In his weekly fishing report from the big island of Hawaii, the columnist conveyed the story by Jared Willeford on how he caught a 158-pound marlin from a kayak recently out of Keauhou Bay in the Kona district.
It wasn’t the size of the fish that makes this story incredible. Not even for a kayak fisherman does the billfish beat any records. The largest marlin taken from a kayak in Hawaii measured 225 pounds.
What makes Willeford’s tale extraordinary is the fight it took to get it. Consider first that two weeks prior he hooked what was likely a similar fish and struggled with it on the line for 11 hours. The powerful fish had pulled the kayak many miles down the coastline before he was forced to let it go and paddle home in the dark.
Now here comes another bite out of the same bay a few weeks later. This time he fished with a hand line rather than rod and reel, which afforded a much heavier test. He was drifting through a school of bait fish when he got an enormous strike on the line that pulled the kayak backwards.
When the marlin realized it was in danger the fish turned its attack toward the fisherman. Earlier this year a marlin killed a spear fisherman in Hawaii, so the danger of these animals is clear.
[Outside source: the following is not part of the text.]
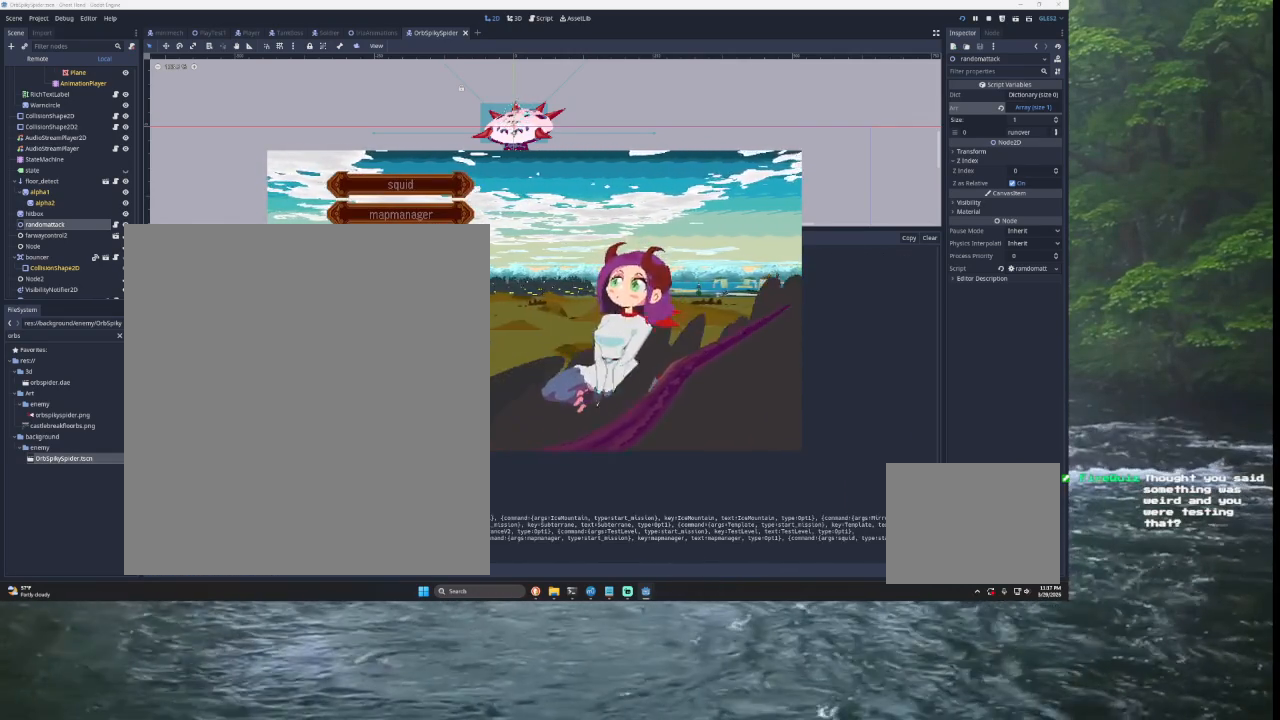
{"buttons": [], "left_stick": "down", "right_stick": "center", "events": [[167, "left_stick", "up"], [233, "left_stick", "center"], [300, "left_stick", "down"], [400, "left_stick", "center"], [467, "left_stick", "down"]]}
Next, the fish took off straight out to sea. Now Willeford was being pulled away from the coast rather than along side it as before, which heightened his anxiety. Hooked at about 9 am, the fish tired by 1:30 pm. But this was just the start of the battle.
The fisherman then lashed the marlin to the kayak and began paddling the heavy load home. And would you believe it starts attracting a curious shark? Luckily, the shark was only able to bite off part of the tail and eventually the brave fisherman got his proud take back to the dock with a glorious fishing story for the record breaks.